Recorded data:
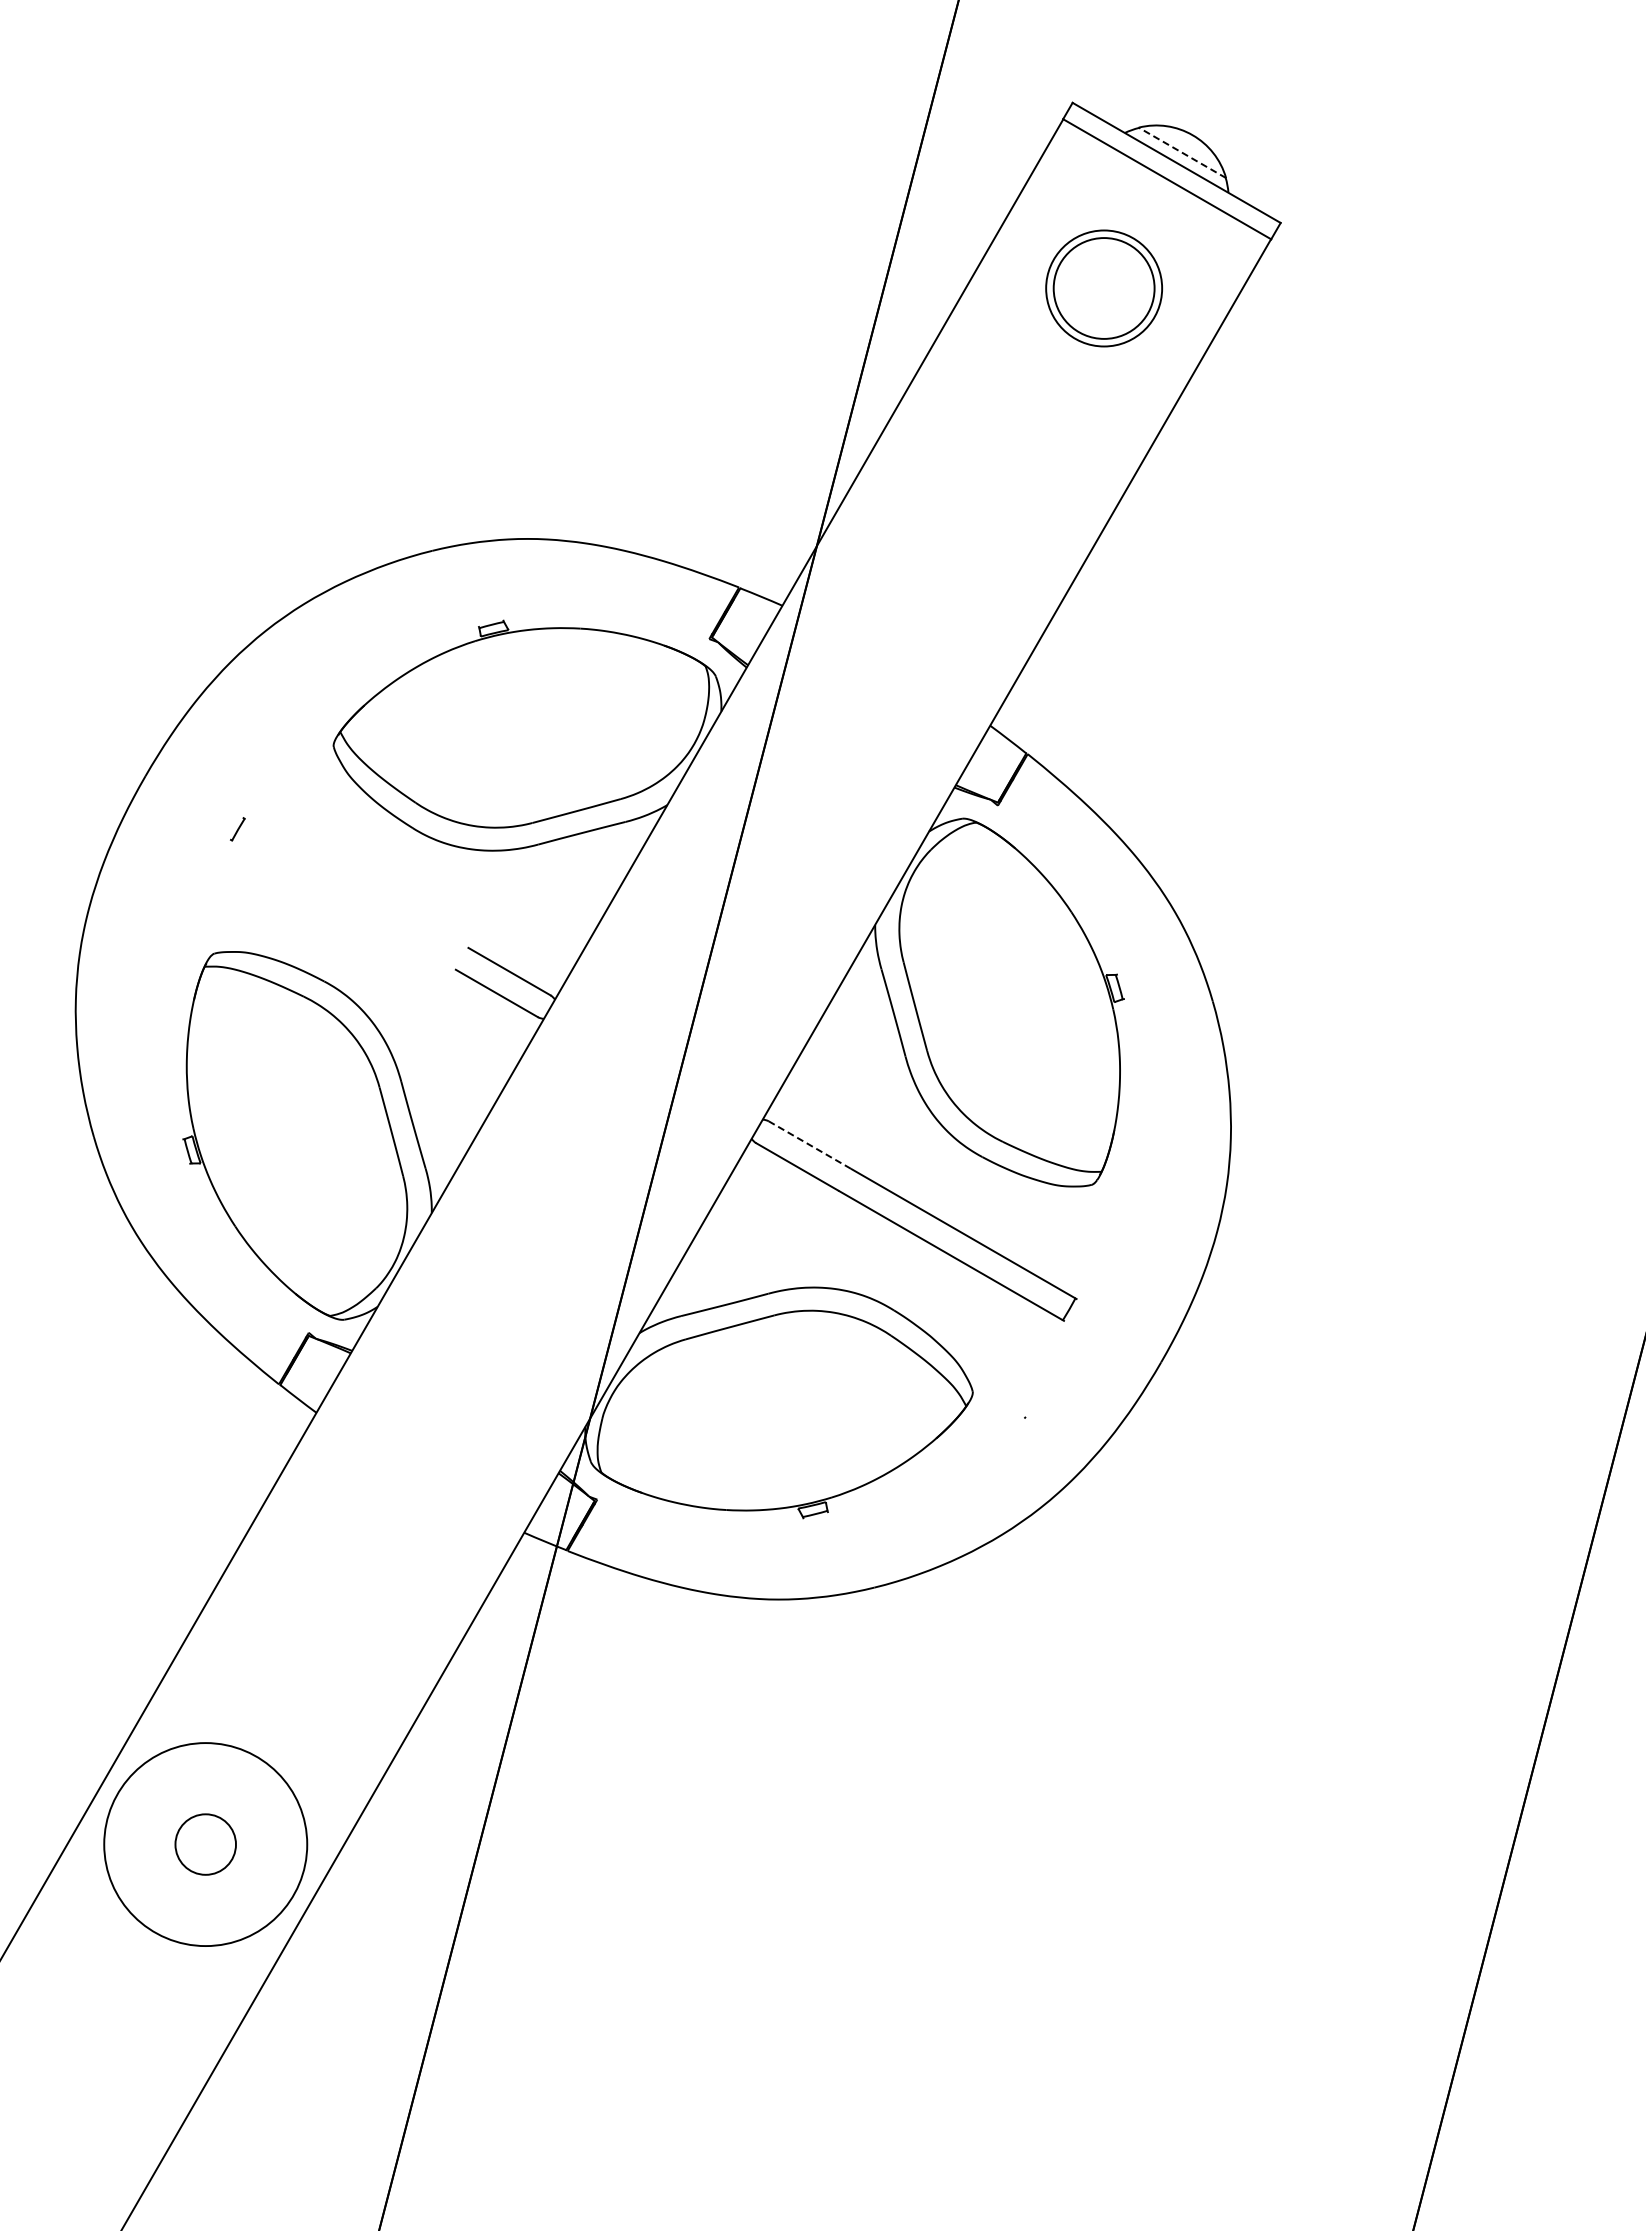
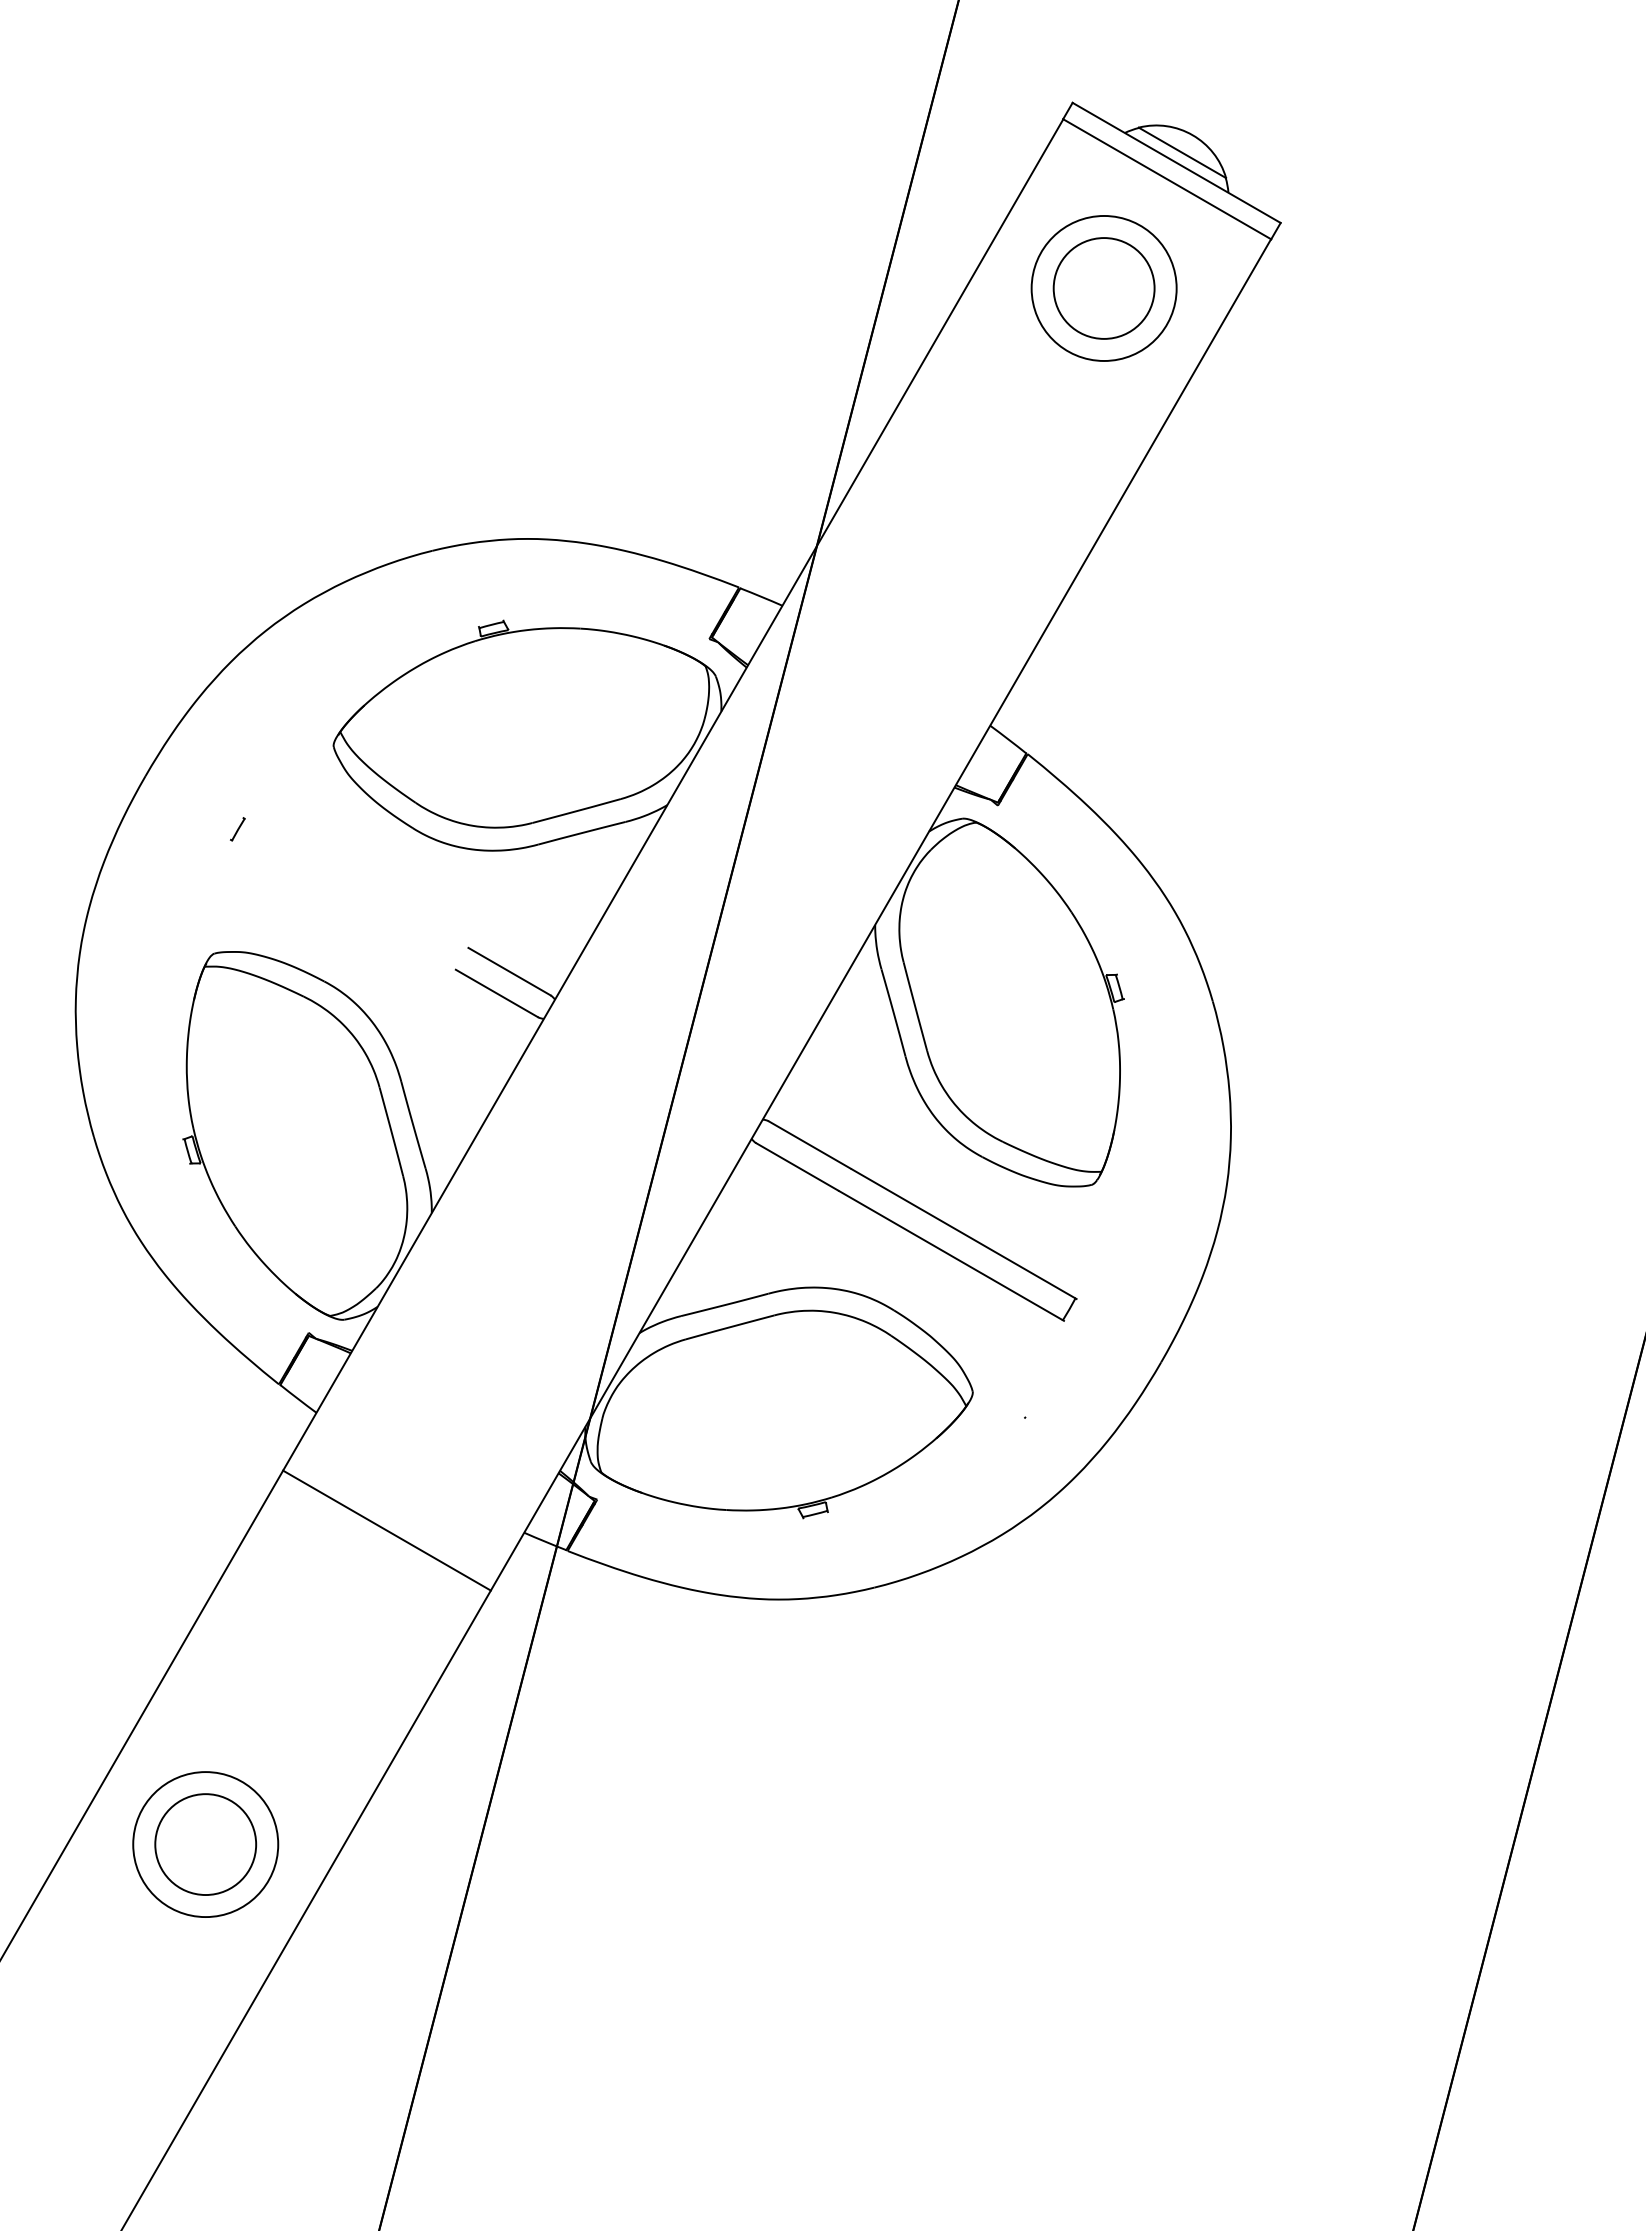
line at (1182, 152): dashed -> solid
circle at (1104, 288) diameter: 116 px -> 145 px
line at (809, 1144): dashed -> solid
line at (386, 1530): none -> present
circle at (205, 1844) diameter: 203 px -> 145 px
circle at (205, 1844) diameter: 61 px -> 101 px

_Task statement_. Output the lines of every row above word for word, leaving out the pictures.

_Answer for the task_.
line at (1182, 152): dashed -> solid
circle at (1104, 288) diameter: 116 px -> 145 px
line at (809, 1144): dashed -> solid
line at (386, 1530): none -> present
circle at (205, 1844) diameter: 203 px -> 145 px
circle at (205, 1844) diameter: 61 px -> 101 px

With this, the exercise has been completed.